Вдруг проснулся Васька. Он вскочил и сначала крикнул «бум» в лад салюту, а потом испуганно спросил:
— Мама, дядя?..
Вася хотел взять его на руки, но он убежал; стоял в своей длинной рубашонке, протирал глаза и смущенно улыбался.
— Глупенький, это — папа, Васька-большой.
Васька недоверчиво сказал:
— Это папа? Нет… Папа такой…
Он показал рукой — папа больше и толстый. А когда Вася засмеялся, он взобрался к нему на колени и стал деловито отдирать погоны.
— Ay Лени папа генерал. Он толстый. Ты сегодня стрелял из пушки? Мы были на Красной площади. Одного дядю кидали наверх, он тоже чей-нибудь папа. А тебя кидали наверх?
Он уснул на коленях у отца. Потом Наташа его уложила.
Прожекторы бегали по небу, как зайчики. Где-то очень высоко вдруг показался красный флаг — за облаками… А внизу люди шумели.
Вася целовал Наташу, вдруг оторвался, подумал — как в Минске… Что же было между двумя ночами?..
Он поглядел на Наташу. Какая она стала красивая! И другая… Может быть, мы сошли с ума, хотим оживить прошлое?.. Ведь прошло четыре года. Она жила другой жизнью. Я для нее чужой…
И о том же рядом думала Наташа: о силе времени, о разрыве. Вася ее смущал — не тот он, суровый… Может быть, они и поймут друг друга, только для этого нужно много, много дней…
Прошел час.
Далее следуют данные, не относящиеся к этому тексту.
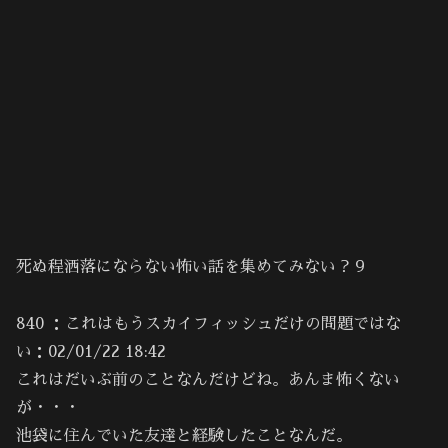
死ぬ程洒落にならない怖い話を集めてみない？９
840 ：これはもうスカイフィッシュだけの問題ではな
い：02/01/22 18:42
これはだいぶ前のことなんだけどね。あんま怖くない
が・・・
池袋に住んでいた友達と経験したことなんだ。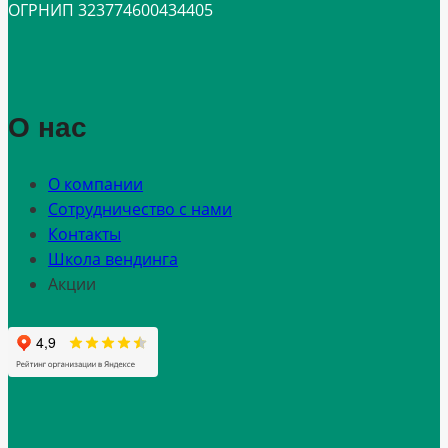
ОГРНИП 323774600434405
О нас
О компании
Сотрудничество с нами
Контакты
Школа вендинга
Акции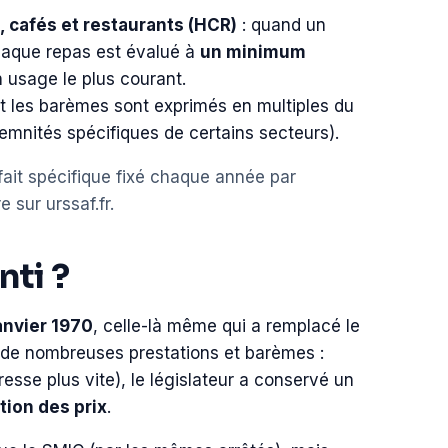
, cafés et restaurants (HCR)
: quand un
chaque repas est évalué à
un minimum
n usage le plus courant.
 les barèmes sont exprimés en multiples du
mnités spécifiques de certains secteurs).
fait spécifique fixé chaque année par
sur urssaf.fr.
nti ?
janvier 1970
, celle-là même qui a remplacé le
à de nombreuses prestations et barèmes :
esse plus vite), le législateur a conservé un
tion des prix
.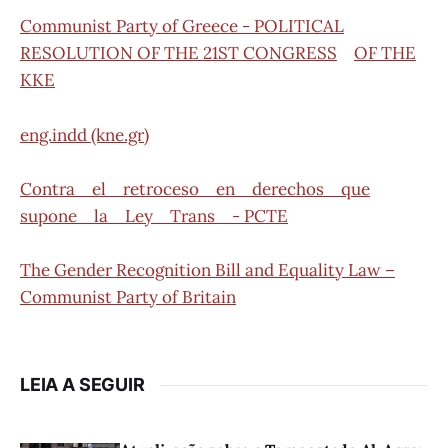
Communist Party of Greece - POLITICAL
RESOLUTION OF THE 21ST CONGRESS
OF THE
KKE
eng.indd (kne.gr)
Contra el retroceso en derechos que
supone la Ley Trans - PCTE
The Gender Recognition Bill and Equality Law –
Communist Party of Britain
LEIA A SEGUIR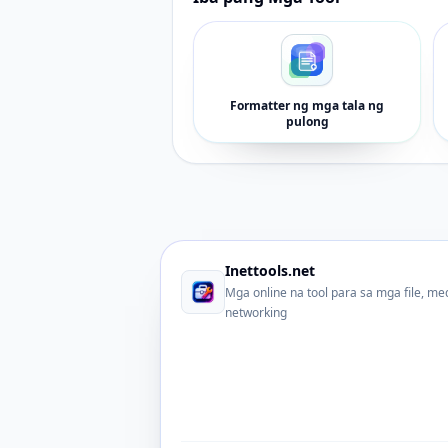
Formatter ng mga tala ng
pulong
Inettools.net
Mga online na tool para sa mga file, me
networking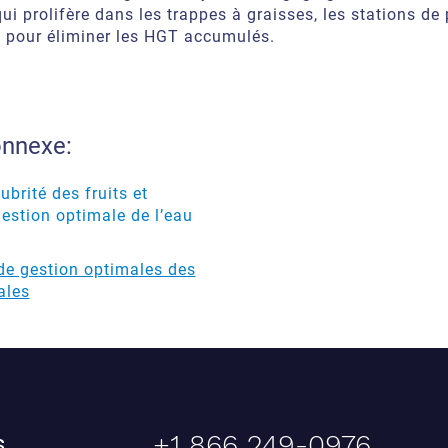
qui prolifère
dans les trappes à graisses
, les stations d
s
pour élimin
er l
es HGT accumulés.
onnexe:
ubrité des fruits et
estion optimale de l’eau
n
de gestion optimales des
ales
+1 866 249-0976
,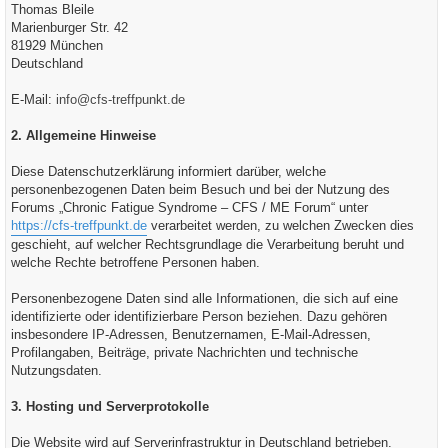
Thomas Bleile
Marienburger Str. 42
81929 München
Deutschland
E-Mail:
info@cfs-treffpunkt.de
2. Allgemeine Hinweise
Diese Datenschutzerklärung informiert darüber, welche
personenbezogenen Daten beim Besuch und bei der Nutzung des
Forums „Chronic Fatigue Syndrome – CFS / ME Forum“ unter
https://cfs-treffpunkt.de
verarbeitet werden, zu welchen Zwecken dies
geschieht, auf welcher Rechtsgrundlage die Verarbeitung beruht und
welche Rechte betroffene Personen haben.
Personenbezogene Daten sind alle Informationen, die sich auf eine
identifizierte oder identifizierbare Person beziehen. Dazu gehören
insbesondere IP-Adressen, Benutzernamen, E-Mail-Adressen,
Profilangaben, Beiträge, private Nachrichten und technische
Nutzungsdaten.
3. Hosting und Serverprotokolle
Die Website wird auf Serverinfrastruktur in Deutschland betrieben.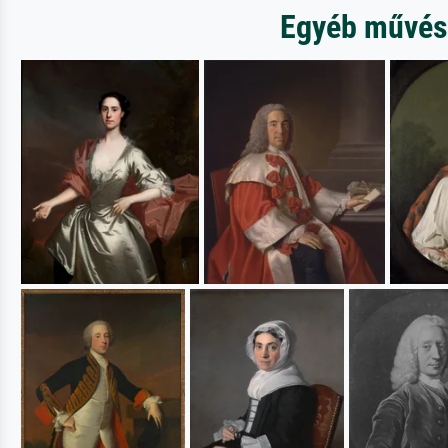
Egyéb művész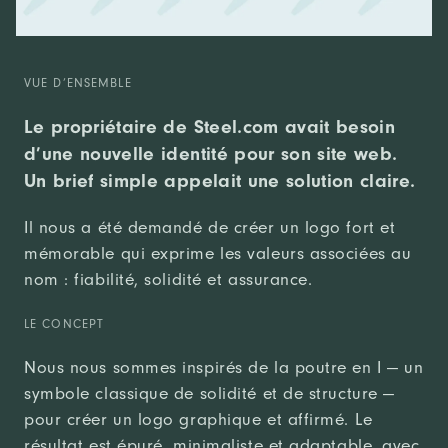
VUE D’ENSEMBLE
Le propriétaire de Steel.com avait besoin
d’une nouvelle identité pour son site web.
Un brief simple appelait une solution claire.
Il nous a été demandé de créer un logo fort et
mémorable qui exprime les valeurs associées au
nom : fiabilité, solidité et assurance.
LE CONCEPT
Nous nous sommes inspirés de la poutre en I — un
symbole classique de solidité et de structure —
pour créer un logo graphique et affirmé. Le
résultat est épuré, minimaliste et adaptable, avec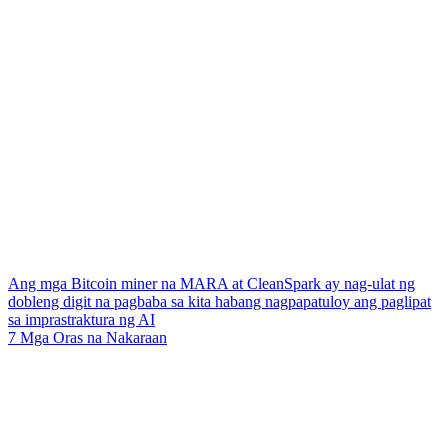
Ang mga Bitcoin miner na MARA at CleanSpark ay nag-ulat ng
dobleng digit na pagbaba sa kita habang nagpapatuloy ang paglipat
sa imprastraktura ng AI
7 Mga Oras na Nakaraan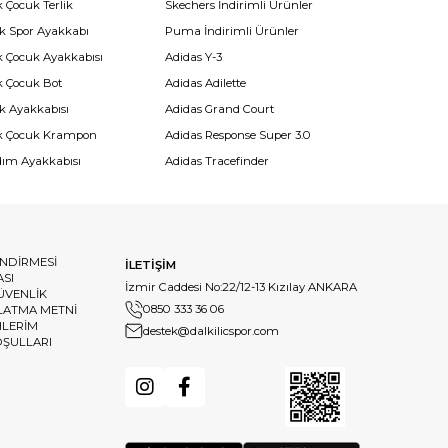
 Çocuk Terlik
Skechers İndirimli Ürünler
k Spor Ayakkabı
Puma İndirimli Ürünler
k Çocuk Ayakkabısı
Adidas Y-3
k Çocuk Bot
Adidas Adilette
k Ayakkabısı
Adidas Grand Court
k Çocuk Krampon
Adidas Response Super 3.0
dım Ayakkabısı
Adidas Tracefinder
ENDİRMESİ
İLETİŞİM
ASI
İzmir Caddesi No:22/12-13 Kızılay ANKARA
GÜVENLİK
0850 333 36 06
LATMA METNİ
HLERİM
destek@dalkilicspor.com
OŞULLARI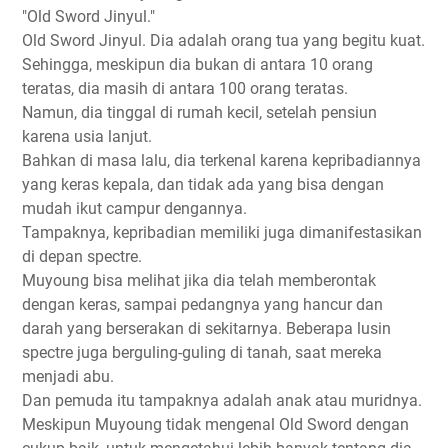
"Old Sword Jinyul."
Old Sword Jinyul. Dia adalah orang tua yang begitu kuat.
Sehingga, meskipun dia bukan di antara 10 orang
teratas, dia masih di antara 100 orang teratas.
Namun, dia tinggal di rumah kecil, setelah pensiun
karena usia lanjut.
Bahkan di masa lalu, dia terkenal karena kepribadiannya
yang keras kepala, dan tidak ada yang bisa dengan
mudah ikut campur dengannya.
Tampaknya, kepribadian memiliki juga dimanifestasikan
di depan spectre.
Muyoung bisa melihat jika dia telah memberontak
dengan keras, sampai pedangnya yang hancur dan
darah yang berserakan di sekitarnya. Beberapa lusin
spectre juga berguling-guling di tanah, saat mereka
menjadi abu.
Dan pemuda itu tampaknya adalah anak atau muridnya.
Meskipun Muyoung tidak mengenal Old Sword dengan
Еще было темно. А они уже знали, что не нужно им ни долгих объяснений, ни проверки чувств — они друг друга нашли, узнали и губы, и родинку, и улыбку, и мысли.
— Знаешь, Наташа, почему так легко? Мы все время были вместе, я теперь это знаю…
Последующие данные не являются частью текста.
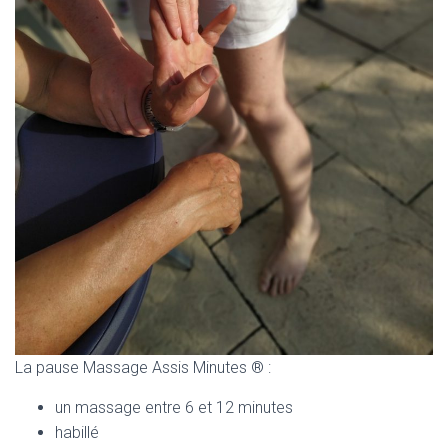
T
I
O
N
La pause Massage Assis Minutes ® :
un massage entre 6 et 12 minutes
habillé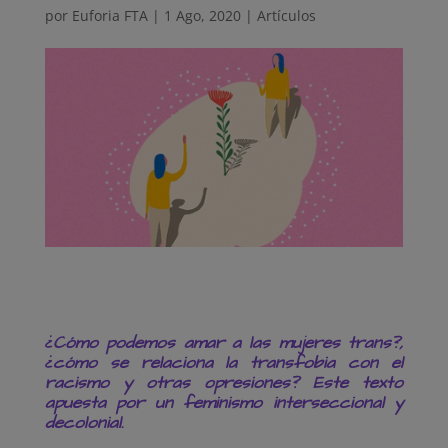
por
Euforia FTA
|
1 Ago, 2020
|
Artículos
¿Cómo podemos amar a las mujeres trans?,
¿cómo se relaciona la transfobia con el
racismo y otras opresiones? Este texto
apuesta por un feminismo interseccional y
decolonial.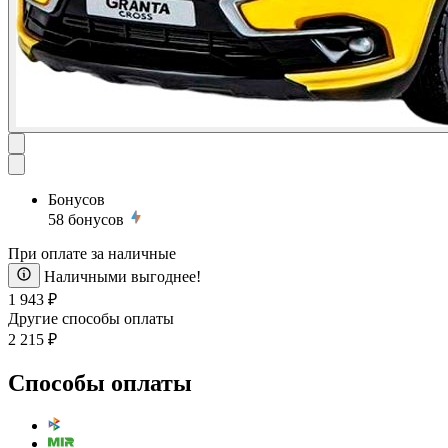
Бонусов
58
бонусов
При оплате за наличные
Наличными выгоднее!
1 943 ₽
Другие способы оплаты
2 215 ₽
Способы оплаты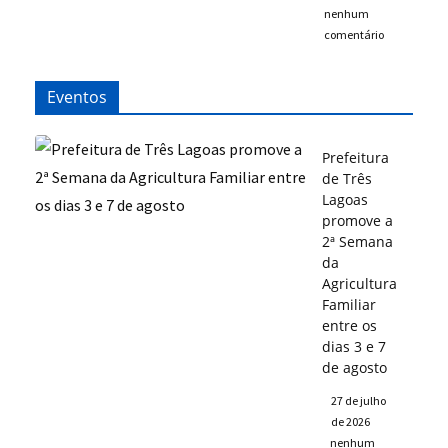
nenhum
comentário
Eventos
Prefeitura
de Três
Lagoas
promove a
2ª Semana
da
Agricultura
Familiar
entre os
dias 3 e 7
de agosto
27 de julho
de 2026
nenhum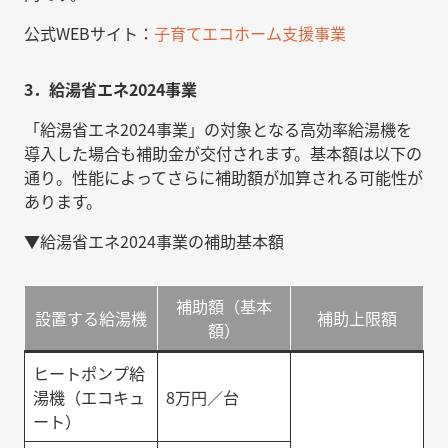
公式WEBサイト：
子育てエコホーム支援事業
3．給湯省エネ2024事業
「給湯省エネ2024事業」の対象となる高効率給湯機を
導入した場合も補助金が交付されます。基本額は以下の
通り。性能によってさらに補助額が加算される可能性が
あります。
▼給湯省エネ2024事業の補助基本額
補助額（基本
設置する給湯機
補助上限額
額）
ヒートポンプ給
湯機（エコキュ
8万円／台
ート）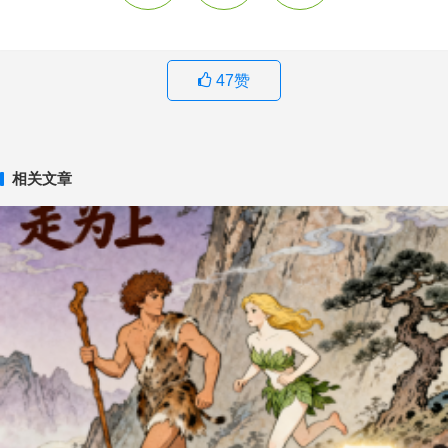
47
赞
相关文章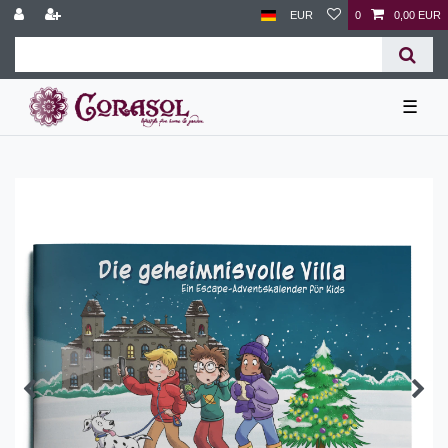
EUR
0
0,00 EUR
☰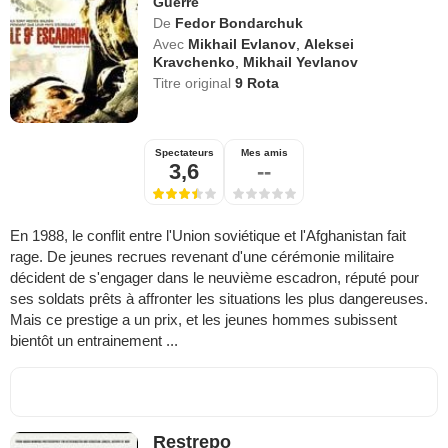
Guerre
De
Fedor Bondarchuk
Avec
Mikhail Evlanov
,
Aleksei
Kravchenko
,
Mikhail Yevlanov
Titre original
9 Rota
Spectateurs
Mes amis
3,6
--
En 1988, le conflit entre l'Union soviétique et l'Afghanistan fait
rage. De jeunes recrues revenant d'une cérémonie militaire
décident de s'engager dans le neuvième escadron, réputé pour
ses soldats prêts à affronter les situations les plus dangereuses.
Mais ce prestige a un prix, et les jeunes hommes subissent
bientôt un entrainement ...
Restrepo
— А почему не рассказываешь? Боишься, что не пойму?
— Нет, я знаю, что поймешь. Расскажу… Потом… Что-то сегодня кончилось. Я об этом подумал в самолете… Завтра будет десятое мая, обыкновенный день, может быть, ничего в жизни не изменится. А изменится все. Ты думаешь, я могу забыть эти годы? Никогда. Ни людей, ни лес, ни тоску. Но сейчас я думаю о другом: что будет завтра?.. Не знаю, может быть, будет очень трудно, знаю одно — мы будем вместе. У тебя будут твои деревья или колосья, у меня дома. Может быть, со стороны покажется, что ничего не изменилось. А все изменилось. Разве я тебя так целовал в Минске? Я и не знал, что можно так целовать… Мы оба стали другими. У Лермонтова есть стихи: любили, умерли, встретились на том свете и не узнали друг друга. Мы сейчас встретились с тобой в другой жизни; той, прошлой, больше нет, но мы друг друга узнали…
— Я писала тебе, когда ты был в окружении, разговаривала с тобой.
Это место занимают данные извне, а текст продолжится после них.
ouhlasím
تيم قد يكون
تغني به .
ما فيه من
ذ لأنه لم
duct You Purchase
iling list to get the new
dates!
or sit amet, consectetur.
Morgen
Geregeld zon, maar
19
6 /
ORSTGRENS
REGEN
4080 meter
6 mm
— Я это чувствовал. Вот почему мы друг друга узнали. Расстались — были детьми. А теперь у нас сын… Я не тот, и ты другая… А люблю больше прежнего…
— Вася!.. Васенька!..
— Говорят, большой огонь ветер раздувает…
— Любовь?
— Все. И любовь. И жизнь. И народ… Я, когда летел, думал — что стало с народом, какой он теперь большой. И горе его, и гордость, и путь…
Они подошли к окну. Рассвело. Улицы были пустыми. Розовели дома. И было очень тихо, только в соседнем садике чирикали воробьи. Необычайной была эта тишина — после бури, после залпов, криков, слез. Они не могли говорить. Они теперь и не глядели друг на друга; стояли рядом: Вася держал в своей большой горячей руке руку Наташи. Они глядели на розовеющие дома, на чересчур светлое, большое небо, а может быть, и не глядели, только внимательно слушали тишину глубокого утра. И вдруг оба вздрогнули: кто-то засмеялся — это проснулся Васька-маленький.